Local beaches named to environmental group’s Honor Roll


Ocean water quality at Southern California beaches is continuing to improve, thanks in part to a lack of rain runoff attributable to the continuing drought, but the beach at Shelter Island ranked as the third- worst in the state, according to a report released May 26.

The environmental group Heal the Bay’s 26th annual Beach Report Card landed Shoreline Beach Park on the ``Beach Bummers’’ list because 14 of 31 water samples exceeded state bacterial standards. The beach in front of several Shelter Island hotels hadn’t received lower than a B grade since 2003, according to the report.

Heal the Bay said that of the 72 monitoring locations on beaches in San Diego County, 62 received an A and eight were given a B.
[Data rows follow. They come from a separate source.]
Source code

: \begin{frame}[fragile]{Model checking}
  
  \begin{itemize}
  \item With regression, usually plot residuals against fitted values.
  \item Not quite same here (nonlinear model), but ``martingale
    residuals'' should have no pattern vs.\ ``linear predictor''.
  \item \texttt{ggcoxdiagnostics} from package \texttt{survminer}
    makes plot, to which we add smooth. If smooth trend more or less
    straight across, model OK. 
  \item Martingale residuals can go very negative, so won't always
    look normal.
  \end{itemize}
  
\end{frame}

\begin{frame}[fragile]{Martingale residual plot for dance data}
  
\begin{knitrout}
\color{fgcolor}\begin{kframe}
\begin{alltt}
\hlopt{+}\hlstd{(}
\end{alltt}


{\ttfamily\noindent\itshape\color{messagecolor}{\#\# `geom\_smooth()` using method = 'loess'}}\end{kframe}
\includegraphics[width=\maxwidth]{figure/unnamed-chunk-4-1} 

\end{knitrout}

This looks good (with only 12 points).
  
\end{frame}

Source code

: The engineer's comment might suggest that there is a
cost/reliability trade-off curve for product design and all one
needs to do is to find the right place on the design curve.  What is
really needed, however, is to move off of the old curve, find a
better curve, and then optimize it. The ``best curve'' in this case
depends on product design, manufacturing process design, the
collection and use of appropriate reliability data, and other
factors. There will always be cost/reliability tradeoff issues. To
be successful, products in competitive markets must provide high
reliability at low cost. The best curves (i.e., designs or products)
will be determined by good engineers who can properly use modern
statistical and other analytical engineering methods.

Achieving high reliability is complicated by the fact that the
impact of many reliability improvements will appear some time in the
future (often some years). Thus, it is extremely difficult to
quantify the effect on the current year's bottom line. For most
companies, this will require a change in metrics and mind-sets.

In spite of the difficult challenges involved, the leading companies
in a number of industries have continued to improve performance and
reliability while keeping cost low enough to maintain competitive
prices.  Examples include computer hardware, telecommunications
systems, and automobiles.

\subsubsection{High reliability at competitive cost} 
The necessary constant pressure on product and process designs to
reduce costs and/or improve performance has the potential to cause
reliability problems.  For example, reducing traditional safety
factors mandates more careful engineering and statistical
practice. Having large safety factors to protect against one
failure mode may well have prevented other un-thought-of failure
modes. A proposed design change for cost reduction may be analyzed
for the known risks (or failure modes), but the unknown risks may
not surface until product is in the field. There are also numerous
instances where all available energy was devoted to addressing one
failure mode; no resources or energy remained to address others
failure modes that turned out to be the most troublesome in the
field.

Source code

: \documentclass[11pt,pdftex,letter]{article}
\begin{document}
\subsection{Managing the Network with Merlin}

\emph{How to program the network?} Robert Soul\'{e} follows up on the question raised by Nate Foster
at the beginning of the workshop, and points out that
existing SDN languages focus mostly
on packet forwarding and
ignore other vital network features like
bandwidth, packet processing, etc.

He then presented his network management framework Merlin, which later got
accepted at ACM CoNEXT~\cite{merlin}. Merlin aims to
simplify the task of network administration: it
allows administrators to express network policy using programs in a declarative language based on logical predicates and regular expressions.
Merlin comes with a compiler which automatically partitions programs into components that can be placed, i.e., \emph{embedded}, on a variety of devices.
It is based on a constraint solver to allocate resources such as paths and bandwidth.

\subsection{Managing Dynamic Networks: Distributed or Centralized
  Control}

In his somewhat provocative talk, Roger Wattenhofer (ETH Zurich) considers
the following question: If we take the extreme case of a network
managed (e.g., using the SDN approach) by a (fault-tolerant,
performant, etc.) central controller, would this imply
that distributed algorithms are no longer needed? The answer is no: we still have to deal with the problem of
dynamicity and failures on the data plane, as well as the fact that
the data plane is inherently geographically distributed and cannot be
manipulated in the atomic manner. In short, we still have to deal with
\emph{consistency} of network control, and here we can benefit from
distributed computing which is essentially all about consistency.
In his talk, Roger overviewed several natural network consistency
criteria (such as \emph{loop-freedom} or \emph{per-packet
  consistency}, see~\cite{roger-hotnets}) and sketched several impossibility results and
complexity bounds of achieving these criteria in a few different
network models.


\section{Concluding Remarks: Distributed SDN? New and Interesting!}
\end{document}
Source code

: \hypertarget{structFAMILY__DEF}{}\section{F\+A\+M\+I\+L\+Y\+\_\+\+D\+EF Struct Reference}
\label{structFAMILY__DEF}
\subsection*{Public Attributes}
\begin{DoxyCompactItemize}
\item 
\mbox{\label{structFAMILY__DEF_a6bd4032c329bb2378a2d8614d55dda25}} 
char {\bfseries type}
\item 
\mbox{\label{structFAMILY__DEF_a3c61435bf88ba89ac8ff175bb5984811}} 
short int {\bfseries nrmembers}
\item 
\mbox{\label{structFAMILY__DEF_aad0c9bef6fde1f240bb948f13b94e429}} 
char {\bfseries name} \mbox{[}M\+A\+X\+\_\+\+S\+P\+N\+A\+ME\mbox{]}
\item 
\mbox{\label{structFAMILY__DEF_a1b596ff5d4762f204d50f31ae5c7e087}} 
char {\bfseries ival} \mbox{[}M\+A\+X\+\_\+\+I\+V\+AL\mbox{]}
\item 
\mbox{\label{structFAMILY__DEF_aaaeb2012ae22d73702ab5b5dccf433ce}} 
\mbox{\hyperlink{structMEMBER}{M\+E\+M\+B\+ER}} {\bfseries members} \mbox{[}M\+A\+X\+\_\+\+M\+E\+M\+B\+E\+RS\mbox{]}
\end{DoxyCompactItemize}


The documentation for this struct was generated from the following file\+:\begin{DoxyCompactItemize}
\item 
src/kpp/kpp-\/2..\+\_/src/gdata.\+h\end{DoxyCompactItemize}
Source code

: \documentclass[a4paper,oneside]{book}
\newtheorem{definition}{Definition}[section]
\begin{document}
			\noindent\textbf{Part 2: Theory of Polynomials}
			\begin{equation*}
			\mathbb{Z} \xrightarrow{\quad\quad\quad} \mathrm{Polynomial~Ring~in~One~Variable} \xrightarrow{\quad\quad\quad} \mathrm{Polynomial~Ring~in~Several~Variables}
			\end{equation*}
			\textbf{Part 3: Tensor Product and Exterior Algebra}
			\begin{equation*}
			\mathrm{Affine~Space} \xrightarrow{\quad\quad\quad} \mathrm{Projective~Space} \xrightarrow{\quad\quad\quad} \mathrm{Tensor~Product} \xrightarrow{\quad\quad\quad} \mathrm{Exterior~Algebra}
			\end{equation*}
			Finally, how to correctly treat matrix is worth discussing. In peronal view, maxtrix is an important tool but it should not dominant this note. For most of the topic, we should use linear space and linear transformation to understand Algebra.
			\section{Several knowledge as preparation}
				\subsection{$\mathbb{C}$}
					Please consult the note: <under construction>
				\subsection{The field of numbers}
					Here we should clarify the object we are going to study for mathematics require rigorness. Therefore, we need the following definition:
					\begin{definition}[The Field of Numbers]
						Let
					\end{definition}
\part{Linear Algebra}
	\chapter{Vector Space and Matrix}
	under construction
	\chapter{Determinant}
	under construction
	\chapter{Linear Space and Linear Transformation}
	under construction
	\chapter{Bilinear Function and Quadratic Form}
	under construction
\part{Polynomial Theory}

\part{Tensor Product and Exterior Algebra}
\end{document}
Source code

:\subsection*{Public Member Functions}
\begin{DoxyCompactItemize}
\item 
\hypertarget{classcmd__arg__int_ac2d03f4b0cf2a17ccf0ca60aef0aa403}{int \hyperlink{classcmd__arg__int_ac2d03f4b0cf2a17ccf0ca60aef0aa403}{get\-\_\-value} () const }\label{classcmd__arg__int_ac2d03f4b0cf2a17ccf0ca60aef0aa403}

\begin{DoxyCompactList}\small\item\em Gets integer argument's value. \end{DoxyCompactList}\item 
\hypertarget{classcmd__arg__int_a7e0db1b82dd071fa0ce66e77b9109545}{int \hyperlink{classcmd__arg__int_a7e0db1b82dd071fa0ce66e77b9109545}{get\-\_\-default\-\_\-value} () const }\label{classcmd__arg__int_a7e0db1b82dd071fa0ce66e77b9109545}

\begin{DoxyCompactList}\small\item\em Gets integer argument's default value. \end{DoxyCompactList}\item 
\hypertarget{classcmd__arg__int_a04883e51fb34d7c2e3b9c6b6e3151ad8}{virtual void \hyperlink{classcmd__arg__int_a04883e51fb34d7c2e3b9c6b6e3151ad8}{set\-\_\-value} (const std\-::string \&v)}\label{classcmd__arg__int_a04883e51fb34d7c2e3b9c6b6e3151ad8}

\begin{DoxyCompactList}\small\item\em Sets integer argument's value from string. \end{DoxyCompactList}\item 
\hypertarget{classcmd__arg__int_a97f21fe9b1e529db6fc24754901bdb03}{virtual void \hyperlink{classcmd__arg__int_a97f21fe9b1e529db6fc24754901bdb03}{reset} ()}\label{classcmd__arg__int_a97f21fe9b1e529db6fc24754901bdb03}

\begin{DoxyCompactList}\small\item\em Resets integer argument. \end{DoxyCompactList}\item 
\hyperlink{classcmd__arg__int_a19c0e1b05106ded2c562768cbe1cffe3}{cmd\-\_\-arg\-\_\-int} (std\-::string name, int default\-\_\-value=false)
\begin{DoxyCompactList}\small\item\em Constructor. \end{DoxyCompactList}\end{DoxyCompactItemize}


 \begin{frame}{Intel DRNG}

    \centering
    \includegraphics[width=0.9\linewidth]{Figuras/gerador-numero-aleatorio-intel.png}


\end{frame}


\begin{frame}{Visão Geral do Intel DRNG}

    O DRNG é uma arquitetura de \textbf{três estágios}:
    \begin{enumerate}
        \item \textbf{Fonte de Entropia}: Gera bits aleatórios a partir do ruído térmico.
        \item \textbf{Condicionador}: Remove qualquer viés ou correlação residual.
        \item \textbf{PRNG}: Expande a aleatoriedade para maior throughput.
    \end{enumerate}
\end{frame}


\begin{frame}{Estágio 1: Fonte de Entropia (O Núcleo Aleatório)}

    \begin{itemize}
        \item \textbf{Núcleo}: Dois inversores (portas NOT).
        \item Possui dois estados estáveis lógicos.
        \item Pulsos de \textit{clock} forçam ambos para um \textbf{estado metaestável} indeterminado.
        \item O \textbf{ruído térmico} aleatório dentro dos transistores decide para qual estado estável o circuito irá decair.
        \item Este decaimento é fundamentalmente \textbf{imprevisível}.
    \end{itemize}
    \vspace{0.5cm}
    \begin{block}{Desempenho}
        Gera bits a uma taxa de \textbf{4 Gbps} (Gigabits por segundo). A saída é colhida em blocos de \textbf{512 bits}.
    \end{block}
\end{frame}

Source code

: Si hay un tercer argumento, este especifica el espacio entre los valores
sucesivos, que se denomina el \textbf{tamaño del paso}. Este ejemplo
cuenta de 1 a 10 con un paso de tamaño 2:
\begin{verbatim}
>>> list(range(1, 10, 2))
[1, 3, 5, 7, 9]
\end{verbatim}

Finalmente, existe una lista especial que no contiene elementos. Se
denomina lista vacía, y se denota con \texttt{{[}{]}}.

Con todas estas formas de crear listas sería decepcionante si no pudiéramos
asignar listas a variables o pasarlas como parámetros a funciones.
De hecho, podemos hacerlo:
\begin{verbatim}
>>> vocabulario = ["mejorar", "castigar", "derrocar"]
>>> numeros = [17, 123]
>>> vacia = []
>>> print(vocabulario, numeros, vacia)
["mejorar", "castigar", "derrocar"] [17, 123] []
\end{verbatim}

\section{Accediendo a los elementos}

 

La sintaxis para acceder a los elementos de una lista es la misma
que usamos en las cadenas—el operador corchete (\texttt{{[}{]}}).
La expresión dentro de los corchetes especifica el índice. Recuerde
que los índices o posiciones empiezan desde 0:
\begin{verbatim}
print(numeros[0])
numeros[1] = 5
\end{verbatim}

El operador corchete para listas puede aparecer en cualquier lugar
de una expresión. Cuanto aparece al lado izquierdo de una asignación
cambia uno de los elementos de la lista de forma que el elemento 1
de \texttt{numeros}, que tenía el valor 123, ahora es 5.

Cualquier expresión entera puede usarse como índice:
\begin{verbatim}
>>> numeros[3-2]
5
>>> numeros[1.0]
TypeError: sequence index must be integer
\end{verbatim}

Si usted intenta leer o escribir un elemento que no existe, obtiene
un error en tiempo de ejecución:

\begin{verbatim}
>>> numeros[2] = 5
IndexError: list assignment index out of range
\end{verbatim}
Shoreline Beach Park was given an F and a spot on Mission Bay labeled the Comfort Station received a D.

``A day at the beach shouldn’t make anyone sick,’’ said Leslie Griffin, chief water quality scientist for Heal the Bay. ``The reassuring news is that if you swim at an open-ocean beach in the summer away from storm drains, creek mouths and piers you stand very little risk of getting ill.’’

According to Heal the Bay, swimming at a polluted beach can increase the risk of illness such as stomach flu, ear infections, upper respiratory infections and rashes.

The state’s most polluted beach was Cowell Beach, west of the wharf in Santa Cruz, according to the report.

The report noted that 14 beaches in San Diego County were listed on the group’s Honor Roll, recognizing beaches that received A+ grades during the three time periods included in the report:

•San Luis Rey River outlet, foot of Forster Street and St. Malo Beach in Oceanside;

• Encina Creek outlet and ends of Cerezo Drive, Palomar Airport Road, Ponto Drive and Poinsettia Lane in Carlsbad;

•San Elijo State Park and Seaside State Park in Encinitas;

• the foot of Solana Vista Drive and Fletcher Cove in Solana Beach; and

• the Ocean Beach Pier and Point Loma Lighthouse in San Diego.

Statewide, 95 percent of the 456 beaches monitored earned A or B grades during the summer months.